Within each procedure directory, we also enforce a file naming scheme that reflects much of the underlying GROMACS conventions. In particular, when simulations are extended across multiple executions, we follow the md.part0001.xtc numbering rules. Every time the mdrun integrator is invoked, automacs writes individual trajectory, input binary, and checkpoint files. Where possible, it also writes a configuration file at the conclusion of each run.

When we construct new simulations, we also follow a looser set of rules that makes it easy to see how the simulations were built.

  1. All GROMACS output to standard output and standard errors streams (that is, written to the terminal) is captured and stored in files prefixed with log-<gromacs_binary>. In this case we label the log file with the gromacs utility function used to generate it. Since many of these functions are called several times, we also use a name for that part of the procedure. For example, during bilayer construction, the file s01-bilayer/log-grompp-solvate-steep holds the preprocessor output for the steepest descent minimization of the water-solvated structure.
  2. While output streams are routed to log files, the formal outputs from the GROMACS utilities are suffixed with a name that corresponds to their portion of the construction procedure. We use the prefix em to denote energy minimization and md to denote molecular dynamics. For example, minimizing a protein in vaccuum might output files such as em-vacuum.tpr while the NVT equilibration step might be labelled md-nvt.xtc.
  3. Intermediate steps that do not involve minimization or dynamics are typically prefixed with a consistent name. For example, when adding water to a protein or a bilayer, automacs will generate several intermediate structures, all prefixed with the word “solvate” e.g. solvate-dense.gro.

Getting inputs

A few protected keywords in the settings blocks will copy input files for you. The sources list should be a list of folders to copy into the current step, while files points to individual files. All paths should be relative to the root directory, however there is syntax sugar for pointing to extensions.

Simplicity

In this section we have described how automacs organizes files. In general the file-naming rules are not absolute requirements for the simulations to complete. Instead, these “rules” have two purposes. First, if you use highly consistent and descriptive naming schemes, then you can easily re-use code in new situations. For example, many of the automacs procedures were developed for atomistic simulations.

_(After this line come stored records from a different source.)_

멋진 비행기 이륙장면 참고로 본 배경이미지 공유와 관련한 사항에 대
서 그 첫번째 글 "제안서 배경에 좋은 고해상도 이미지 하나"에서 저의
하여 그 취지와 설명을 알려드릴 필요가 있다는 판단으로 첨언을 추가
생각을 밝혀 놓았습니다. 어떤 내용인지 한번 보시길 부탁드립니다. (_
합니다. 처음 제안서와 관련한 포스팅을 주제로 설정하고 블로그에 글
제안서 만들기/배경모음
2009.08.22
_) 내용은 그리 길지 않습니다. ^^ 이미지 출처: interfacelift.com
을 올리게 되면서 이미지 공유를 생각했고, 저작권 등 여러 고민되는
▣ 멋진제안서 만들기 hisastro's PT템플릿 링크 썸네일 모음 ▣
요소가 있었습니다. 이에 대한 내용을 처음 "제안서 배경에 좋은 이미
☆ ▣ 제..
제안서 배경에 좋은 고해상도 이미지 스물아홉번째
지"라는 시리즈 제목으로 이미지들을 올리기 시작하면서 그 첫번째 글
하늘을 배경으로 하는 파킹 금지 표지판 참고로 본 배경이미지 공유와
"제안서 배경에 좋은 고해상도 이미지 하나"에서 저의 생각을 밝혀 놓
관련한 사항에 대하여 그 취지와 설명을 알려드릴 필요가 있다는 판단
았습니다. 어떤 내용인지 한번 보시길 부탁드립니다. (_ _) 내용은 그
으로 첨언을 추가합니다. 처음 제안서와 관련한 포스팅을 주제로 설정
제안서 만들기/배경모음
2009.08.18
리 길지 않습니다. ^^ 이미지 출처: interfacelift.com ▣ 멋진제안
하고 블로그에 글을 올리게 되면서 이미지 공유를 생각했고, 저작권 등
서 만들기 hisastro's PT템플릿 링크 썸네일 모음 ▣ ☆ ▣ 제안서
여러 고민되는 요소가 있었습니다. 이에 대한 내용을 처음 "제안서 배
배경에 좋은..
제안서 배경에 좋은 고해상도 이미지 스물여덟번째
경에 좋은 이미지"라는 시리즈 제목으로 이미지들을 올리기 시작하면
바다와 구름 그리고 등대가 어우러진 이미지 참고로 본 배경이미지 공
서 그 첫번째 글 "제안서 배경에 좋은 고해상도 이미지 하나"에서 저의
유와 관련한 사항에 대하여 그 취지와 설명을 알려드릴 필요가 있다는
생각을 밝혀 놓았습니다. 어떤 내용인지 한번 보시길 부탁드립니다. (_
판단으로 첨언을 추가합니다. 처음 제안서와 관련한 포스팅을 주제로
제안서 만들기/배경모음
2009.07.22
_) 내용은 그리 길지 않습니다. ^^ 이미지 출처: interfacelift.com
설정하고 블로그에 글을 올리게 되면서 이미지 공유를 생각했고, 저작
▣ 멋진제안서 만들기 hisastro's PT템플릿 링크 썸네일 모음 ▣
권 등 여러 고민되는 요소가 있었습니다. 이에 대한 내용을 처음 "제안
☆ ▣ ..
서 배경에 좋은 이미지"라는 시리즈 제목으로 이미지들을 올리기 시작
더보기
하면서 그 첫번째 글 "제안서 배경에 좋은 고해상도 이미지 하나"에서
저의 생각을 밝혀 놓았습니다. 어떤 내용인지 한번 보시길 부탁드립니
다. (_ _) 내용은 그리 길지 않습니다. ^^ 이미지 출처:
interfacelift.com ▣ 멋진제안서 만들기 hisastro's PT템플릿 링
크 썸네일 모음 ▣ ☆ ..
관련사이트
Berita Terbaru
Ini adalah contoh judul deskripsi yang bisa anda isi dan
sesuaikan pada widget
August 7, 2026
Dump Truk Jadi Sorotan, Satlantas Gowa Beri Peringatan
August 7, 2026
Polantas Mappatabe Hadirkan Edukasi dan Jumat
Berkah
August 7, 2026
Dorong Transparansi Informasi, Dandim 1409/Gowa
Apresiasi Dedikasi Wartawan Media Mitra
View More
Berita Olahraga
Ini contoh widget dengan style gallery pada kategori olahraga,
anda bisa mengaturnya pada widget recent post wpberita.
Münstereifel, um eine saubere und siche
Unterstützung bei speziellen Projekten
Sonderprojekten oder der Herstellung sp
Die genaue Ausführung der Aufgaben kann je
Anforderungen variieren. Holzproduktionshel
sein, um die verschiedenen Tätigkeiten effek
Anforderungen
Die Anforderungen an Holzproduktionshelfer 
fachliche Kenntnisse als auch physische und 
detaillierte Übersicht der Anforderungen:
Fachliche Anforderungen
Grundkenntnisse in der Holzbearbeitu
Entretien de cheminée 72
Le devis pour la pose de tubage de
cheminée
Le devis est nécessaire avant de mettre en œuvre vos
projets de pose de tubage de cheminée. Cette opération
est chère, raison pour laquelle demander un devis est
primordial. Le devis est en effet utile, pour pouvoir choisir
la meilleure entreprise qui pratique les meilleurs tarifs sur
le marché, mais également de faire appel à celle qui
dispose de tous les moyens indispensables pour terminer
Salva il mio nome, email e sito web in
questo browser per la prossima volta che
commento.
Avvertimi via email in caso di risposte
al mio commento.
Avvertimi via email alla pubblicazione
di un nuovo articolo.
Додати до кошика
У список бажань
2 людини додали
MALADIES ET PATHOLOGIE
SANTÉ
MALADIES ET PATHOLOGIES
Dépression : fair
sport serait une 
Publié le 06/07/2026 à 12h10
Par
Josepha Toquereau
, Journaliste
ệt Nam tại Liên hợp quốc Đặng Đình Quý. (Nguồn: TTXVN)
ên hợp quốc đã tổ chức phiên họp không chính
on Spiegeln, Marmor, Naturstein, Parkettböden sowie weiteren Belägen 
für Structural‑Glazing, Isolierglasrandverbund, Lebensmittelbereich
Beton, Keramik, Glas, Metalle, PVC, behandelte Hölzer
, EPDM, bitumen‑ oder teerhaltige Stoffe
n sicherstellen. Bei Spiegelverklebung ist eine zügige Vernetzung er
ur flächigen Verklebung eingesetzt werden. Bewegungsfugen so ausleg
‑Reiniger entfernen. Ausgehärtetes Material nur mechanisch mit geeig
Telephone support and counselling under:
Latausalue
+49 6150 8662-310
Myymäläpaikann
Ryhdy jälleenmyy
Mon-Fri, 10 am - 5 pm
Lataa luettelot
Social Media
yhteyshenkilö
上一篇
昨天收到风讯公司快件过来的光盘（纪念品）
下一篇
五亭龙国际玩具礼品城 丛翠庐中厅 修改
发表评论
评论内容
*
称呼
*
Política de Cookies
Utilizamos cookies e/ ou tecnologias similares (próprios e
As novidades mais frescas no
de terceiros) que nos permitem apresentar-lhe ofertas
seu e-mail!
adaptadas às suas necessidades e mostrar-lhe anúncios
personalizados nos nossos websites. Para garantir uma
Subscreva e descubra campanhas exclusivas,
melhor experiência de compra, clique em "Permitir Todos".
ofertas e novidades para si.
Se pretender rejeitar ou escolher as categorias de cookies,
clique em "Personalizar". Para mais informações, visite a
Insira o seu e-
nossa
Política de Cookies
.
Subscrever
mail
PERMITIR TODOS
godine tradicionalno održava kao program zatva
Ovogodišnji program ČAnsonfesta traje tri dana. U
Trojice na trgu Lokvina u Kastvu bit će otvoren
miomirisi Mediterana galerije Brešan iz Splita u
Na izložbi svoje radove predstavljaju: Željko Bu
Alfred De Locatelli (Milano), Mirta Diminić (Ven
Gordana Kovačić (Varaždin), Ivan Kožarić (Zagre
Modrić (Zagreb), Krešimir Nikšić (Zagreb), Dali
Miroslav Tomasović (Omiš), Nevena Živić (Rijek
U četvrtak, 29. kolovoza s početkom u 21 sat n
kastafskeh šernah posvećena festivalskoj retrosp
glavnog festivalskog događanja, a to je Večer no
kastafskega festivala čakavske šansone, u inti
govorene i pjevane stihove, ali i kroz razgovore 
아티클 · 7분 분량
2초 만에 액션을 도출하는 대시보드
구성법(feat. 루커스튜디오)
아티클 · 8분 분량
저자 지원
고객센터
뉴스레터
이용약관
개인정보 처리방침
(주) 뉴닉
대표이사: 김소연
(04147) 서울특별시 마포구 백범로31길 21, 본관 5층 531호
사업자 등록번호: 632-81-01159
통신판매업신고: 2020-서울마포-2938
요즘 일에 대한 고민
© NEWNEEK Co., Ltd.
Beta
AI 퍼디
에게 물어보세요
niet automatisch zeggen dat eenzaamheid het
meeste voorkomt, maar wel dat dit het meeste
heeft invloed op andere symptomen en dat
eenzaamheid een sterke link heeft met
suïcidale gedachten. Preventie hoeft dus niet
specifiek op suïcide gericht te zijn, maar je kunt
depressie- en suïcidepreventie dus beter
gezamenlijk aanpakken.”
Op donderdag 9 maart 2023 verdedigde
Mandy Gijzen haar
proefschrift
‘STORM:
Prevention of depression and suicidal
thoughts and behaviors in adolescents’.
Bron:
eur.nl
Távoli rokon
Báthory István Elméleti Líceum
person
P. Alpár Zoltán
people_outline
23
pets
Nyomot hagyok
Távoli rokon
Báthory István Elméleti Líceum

A few simple name changes along with some extra input files are oftentimes enough to port these procedures to coarse-grained systems or develop more complicated simulations.

The second purpose of our elaborate-yet-consistent naming scheme is to ensure that the data you produce are durable. Carefuly naming can ensure that future users who wish to study your data will not require an excessive amount of training to understand what it holds. An obvious naming scheme makes it easy to share data, find old simulations, and more importantly, parse the data with analysis programs once the dataset is complete. The omnicalc analysis package is designed to process data prepared by automacs, and these file-naming rules and saved state.json files make it easy for these programs to be used together.

This concludes the automacs walkthrough. Check out the BioPhysCode project for extra calculation codes, that are designed to read and interpret simulations produced with automacs. Good luck!